Goa, the former hippie paradise of the world, is slowly mutating into the casino capital of India – and perhaps South Asia. A recent controversy captures this shift perfectly. Chief Minister Pramod Sawant announced a threefold increase in licensing fees for new land-based casinos, alongside sharp hikes in transfer fees and license costs. On paper, the government framed this as stronger regulation and economic management under its ‘Viksit Goa 2037’ vision. Politically, however, many believe the move signals that casinos are no longer treated as an awkward tourism compromise; they are now an established part of Goa’s formal economic architecture.

Yet, even as the government speaks of tighter control, Goa is battling one of its fiercest public backlashes against casino expansion in years. The immediate trigger is a massive proposed offshore casino vessel allegedly linked to Delta Corp. According to activists, this new vessel is not merely a replacement ship but a floating escalation of staggering proportions. The proposed casino ship reportedly stretches around 112 meters and could host nearly 2,000 guests, replacing a much smaller licensed vessel originally designed for only around 70 passengers.

The Bombay High Court’s Goa bench eventually halted the vessel’s entry into the Mandovi River after activists challenged the move. But this conflict was never merely about one ship; it reflects a growing fear among many Goans that the state is losing control over its own identity. The most striking part of this resistance movement is its leadership. This is not simple political opposition or routine NGO activism. Respected public figures such as freedom fighter Libia Lobo Sardesai and noted writer Uday Bhembre have joined the movement. When such figures enter the public arena, it signals something deeper than policy disagreement. For many Goans, casinos no longer symbolise tourism alone; they symbolise the feeling that Goa is slowly being sold in pieces.

The state government insists that casinos generate employment, tourism and tax revenue – an argument that is not entirely false. Offshore casinos reportedly pay enormous annual licence fees running into millions of rupees. Tourism-linked business interests continue to lobby for expansion, arguing that wealthy tourists are essential for the economy. Some industry figures even openly dream of turning Goa into the “casino capital of South Asia,” especially as political instability clouds Nepal’s gambling industry. Economically, casinos undeniably bring money. But money changes places, sometimes irreversibly.

The Mandovi River is not just a waterway; it is a vital part of Goa’s emotional geography. Those who visited Goa in the 1990s will remember Panaji’s riverfront, which represented the quieter charm that separated the state from the over-commercialised tourism chaos seen elsewhere in India. Today, residents complain that the skyline increasingly resembles a floating entertainment district dominated by neon-lit vessels, private jetties and high-security commercial zones. Sitting literally in the middle of the river, these towering, illuminated and politically protected casinos are impossible to ignore, acting as visual reminders of who increasingly shapes Goa’s economy and its politics.

What angers Goans most is the culture of endless extensions. For years, successive governments promised that offshore casinos would eventually be relocated out of the Mandovi. Deadline after deadline passed, followed by extension after extension. The Sawant government’s recent decision allowing offshore casinos to continue operating until March 2027 was officially presented as a “final extension”. Many Goans, however, react to that phrase with sarcasm and laughter because they have heard versions of it for over a decade. This is how temporary arrangements become permanent political settlements – not through one big declaration, but through repetition, where each extension normalises the next.

**Set problem 1:**
In the passage on Goa's casinos, about how many passengers was the smaller licensed vessel originally designed to carry?
**Set problem 2:**
Translate this sentence from the passage on Goa's casinos into Spanish: "Economically, casinos undeniably bring money."
**Set problem 3:**
Reproduce the passage on Goa's casinos verbatim between "The Bombay High" and "sold in pieces.", inclusive.

**Data:**
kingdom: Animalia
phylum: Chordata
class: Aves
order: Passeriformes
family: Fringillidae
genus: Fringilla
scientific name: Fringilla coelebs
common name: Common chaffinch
---
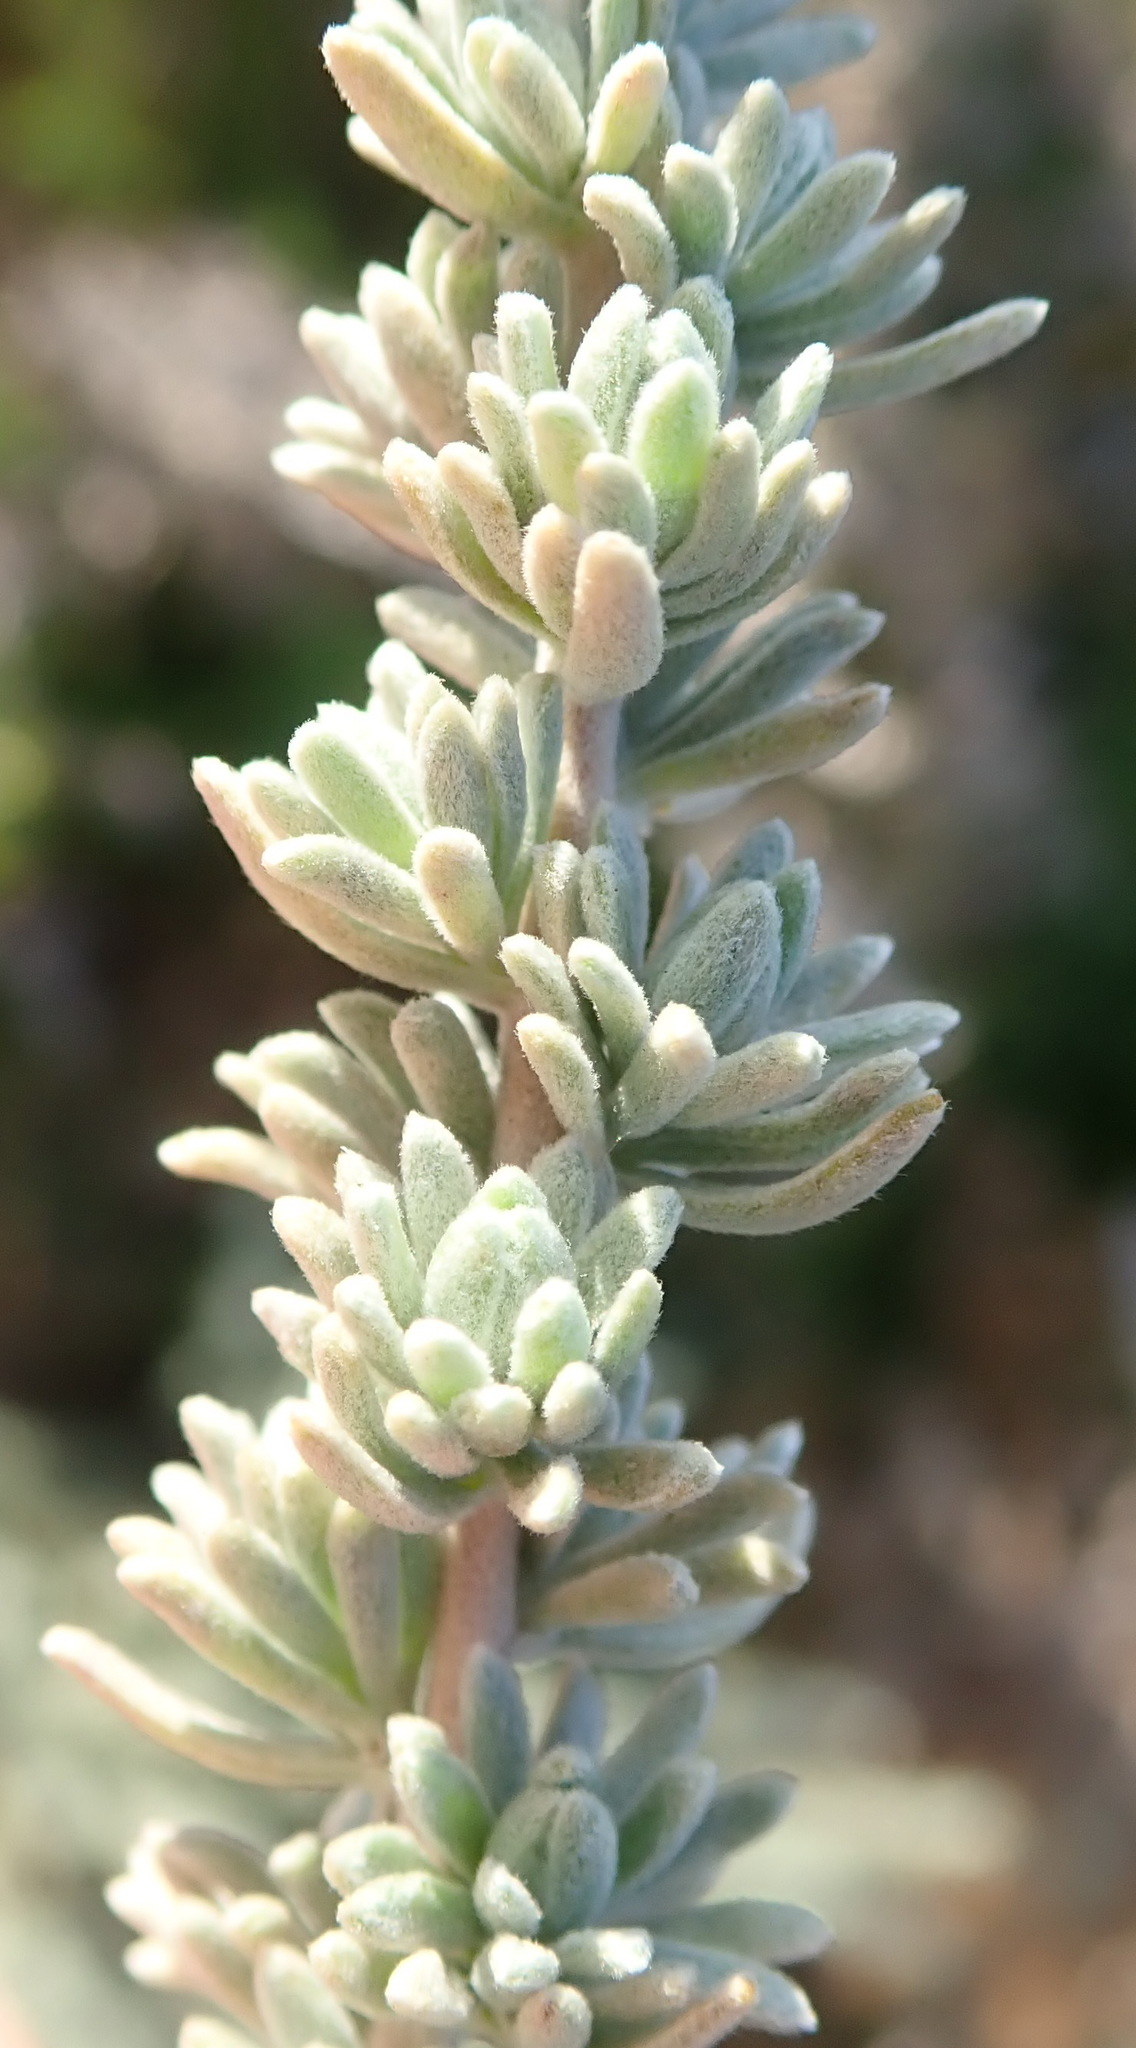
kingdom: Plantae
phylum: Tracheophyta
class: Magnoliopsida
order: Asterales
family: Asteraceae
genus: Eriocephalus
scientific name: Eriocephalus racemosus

**Complete output 1:**
Around 70 passengers.

**Complete output 2:**
Desde el punto de vista económico, los casinos indudablemente traen dinero.

**Complete output 3:**
The Bombay High Court’s Goa bench eventually halted the vessel’s entry into the Mandovi River after activists challenged the move. But this conflict was never merely about one ship; it reflects a growing fear among many Goans that the state is losing control over its own identity. The most striking part of this resistance movement is its leadership. This is not simple political opposition or routine NGO activism. Respected public figures such as freedom fighter Libia Lobo Sardesai and noted writer Uday Bhembre have joined the movement. When such figures enter the public arena, it signals something deeper than policy disagreement. For many Goans, casinos no longer symbolise tourism alone; they symbolise the feeling that Goa is slowly being sold in pieces.